The known devices described above have the disadvantage that they require a relatively powerful drive for the comminuting mechanism because it is entirely impossible to control the number of ice bodies being comminuted at a given time between the knives and counterknives. For the same reason, the grain size of the comminuted ice is also very irregular. The known devices must be designed structurally and with respect to drive power for loads which are rarely reached in practice.
In the known devices in which the ice bodies to be comminuted are introduced into the device from the side, only short structural lengths of the comminuting device and, thus, only a small comminuting capacity are possible.
In addition to the comminuting devices described above, machines are known which directly produce shaved ice which has the appearance of snow. A commercially available device of this type uses a screw which rotates within a vertically extending tube. The tube is subjected to deep freezing and is continuously sprayed with water, so that a layer of ice is formed continuously on the tube. This layer of ice is shaved off by means of the screw. The resulting shaved ice is conveyed to a discharge device by means of the screw. The product obtained with this device is a shaved ice which has a snow-like dull appearance which is considered unacceptable by consumers in many cases.
It is, therefore, the primary object of the present invention to provide a device of the above-described type in which the mechanism for comminuting the ice bodies has very small dimensions and requires very small drive power. In addition, a defined grain size of the comminuted ice bodies is to be obtained. Also, it should be possible to expand the device to practically any desired capacity.
In accordance with the present invention, a plurality of metal disks are fastened on the shaft, wherein segment-like recesses are cut out of a group of adjacent disks in such a way that a chamber is formed for receiving exactly one ice body.
Accordingly, in the device according to the invention, the individual ice bodies are held and conveyed in a defined manner in the chambers formed by the segment-like recesses in the metal disks and are comminuted by the fixed counterknives. This arrangement according to the present invention has the advantage that the grain size of the comminuted ice is very uniform and the power required is very small because the comminution takes place under defined conditions. In addition, if the ice bodies were clear initially, the comminuted pieces of the ice are also clear.
In accordance with another advantageous further development of the invention, several chambers are uniformly distributed over the circumference of the disks. It is also possible to arrange several chambers distributed over the length of the shaft. As a result, the comminution capacity is increased without requiring a change in the outer dimensions of the device.
In accordance with a preferred embodiment of the invention, the recesses are arranged distributed in such a way that only one ice body is being comminuted at any given time. Consequently, the power required for driving the shaft with the disks is reduced to the absolute minimum without impairing the capacity of the mechanism.
The disks preferably have profilings on the circumference. Thus, the ice bodies which are completely irregularly introduced from the top into the comminuting device are aligned in such a way that they are placed in the correct position into the chambers. This is particularly true if the ice bodies are conically or cylindrically shaped.

→ **The task**:
Resume the description of the ice-comminuting device, starting right after its final sentence.

→ **Data section**:

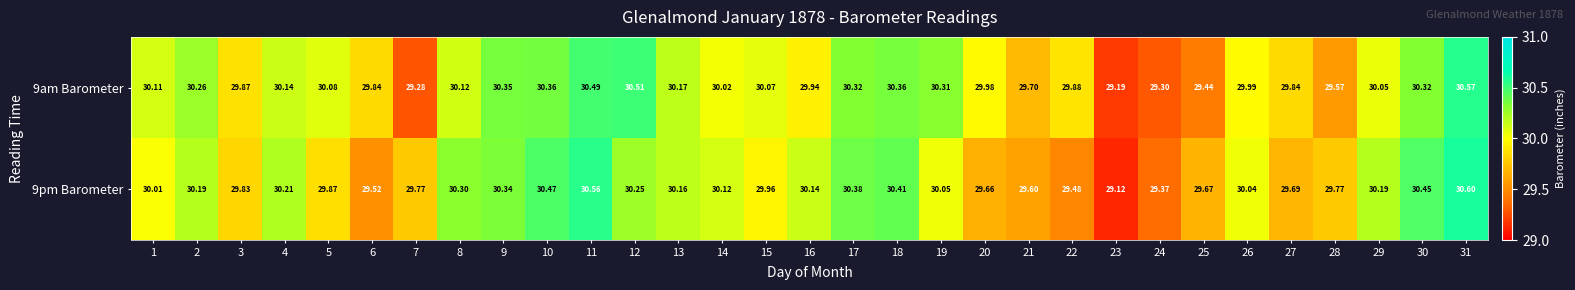

Is the value of 9pm Barometer at 11 greater than the value of 9am Barometer at 10?

Yes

→ **Output for this task**:
In accordance with a further development of the invention, limit disks without segment-like recesses can be arranged between the disks having segment-like recesses. By covering the spaces between two limit disks, particularly by roof-shaped covers connected to the housing, the loosely introduced ice bodies are conveyed in an improved manner to the comminuting points or chambers.
In the device according to the invention, the disks also act as beater knives. These beater knives and the stationary counterknives are provided with sharp edges and are serrated, so that the brittle ice bodies can be comminuted more easily.
The stationary counterknives are preferably constructed as cross-shaped braking members, so that the grain size of the comminuted ice becomes even more uniform. Also, the spacing between the rotating disks can be greater than in the mechanims according to the prior art.
The various features of novelty which characterize the invention are pointed out with particularity in the claims annexed to and forming a part of this disclosure. For a better understanding of the invention, its operationg advantages and specific objects attained by its use, reference should be had to the drawings and descriptive matter in which there are illustrated and described preferred embodiment so the invention.
In the drawing:
FIG. 1 is perspective, partially broken view of a first embodiment of the comminuting device for ice bodies according to the present inventionl;
FIG. 2 is a front view of a second embodiment of the comminuting device of the invention, with the housing being partially broken; and
FIG. 3 is a top view of a third embodiment of the comminuting device according to the invention.
The device illustrated in FIG. 1 includes a rectangular housing 5 formed by four side walls without top and bottom walls. A funnel-type inlet device 5' is provided at the top. A horizontally extending shaft 1 is mounted in the interior of the housing 5. Shaft 1 is driven by a motor, not shown.
Disks 2 are mounted in regular intervals on shaft 1. Segment-like recesses 10 are cut out of adjacent disks 2 in such a way that chambers 3 are formed. The size of each chamber 3 is such that it corresponds to the size of the ice bodies 9 to be comminuted. Each chamber can receive always only one ice body 9 of a predetermined size.
In the embodiment illustrated in FIG. 1, a plurality of chambers 3 are provided, however, these chambers are arranged distributed regularly around the circumference of shaft 1 or disks 2, so that the ice bodies placed in the chambers 3 are successively conveyed toward stationary counterknives 6 and are comminuted when they reach counterknives 6.
The recesses formed in disks 2 have sides 2.2. These sides 2.2 and the stationary counterknives 6 are provided with sharp edges and are serrated in order to be able to comminute the ice bodies 9 more easily.
In the embodiment illustrated in FIG. 2, additional limit disks 8 without segment-like recesses are mounted on shaft 1. These limit disks 8 form the end walls of the chambers 3 formed by the disks 2. The spaces between two limit disks 8 are bridged by means of roof-like covers 4 which can be mounted very easily in housing 5 by means of fastening angles 7.
Finally, FIG. 3 shows a comminuting device which has three adjacent comminuting portions. The sides of the disks 2 are provided with a surface profiling 2.1, so that the ice bodies 9 introduced from the top can be aligned and are placed in the recesses 3 in the correct position. This is particularly true if the ice bodies are conically or cylindrically shaped.
In the embodiment illustrated in FIG. 3, the stationary counterknives are attached to the wall of housing 5 between the disks 2. The counterknives are preferably constructed as cross-shaped breaking members 6'. The ice bodies are conveyed against these breaking members 6' and are broken by disks 2 or by their sharp edges 2.2.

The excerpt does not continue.